(Beginning of Records provided)
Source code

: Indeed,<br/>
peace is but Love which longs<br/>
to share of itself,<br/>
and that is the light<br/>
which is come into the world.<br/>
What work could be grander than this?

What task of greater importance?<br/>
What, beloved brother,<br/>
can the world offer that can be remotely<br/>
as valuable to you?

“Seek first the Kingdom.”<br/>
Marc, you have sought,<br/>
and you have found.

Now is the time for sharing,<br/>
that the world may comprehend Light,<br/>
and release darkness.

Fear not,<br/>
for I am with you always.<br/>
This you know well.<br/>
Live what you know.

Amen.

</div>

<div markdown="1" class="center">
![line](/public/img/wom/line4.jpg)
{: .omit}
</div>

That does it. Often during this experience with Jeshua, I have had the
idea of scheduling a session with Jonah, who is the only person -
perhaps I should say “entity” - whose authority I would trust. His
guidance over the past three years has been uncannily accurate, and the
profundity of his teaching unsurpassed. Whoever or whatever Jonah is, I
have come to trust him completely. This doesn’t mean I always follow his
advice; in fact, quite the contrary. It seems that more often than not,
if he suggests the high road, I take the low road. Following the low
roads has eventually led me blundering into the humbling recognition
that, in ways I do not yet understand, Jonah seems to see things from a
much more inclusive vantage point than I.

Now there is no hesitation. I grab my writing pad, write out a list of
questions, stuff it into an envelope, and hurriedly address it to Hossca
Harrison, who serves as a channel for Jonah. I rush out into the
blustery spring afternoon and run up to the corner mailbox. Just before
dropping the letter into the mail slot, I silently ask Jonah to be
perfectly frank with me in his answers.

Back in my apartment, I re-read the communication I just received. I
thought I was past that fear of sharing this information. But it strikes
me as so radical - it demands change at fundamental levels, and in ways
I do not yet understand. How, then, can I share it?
(End of Records provided)
> **Exercise requirements**:
Tally the lines of the preceding listing in which the word "more" appears; state nothing but the total.

> **Reply**:
2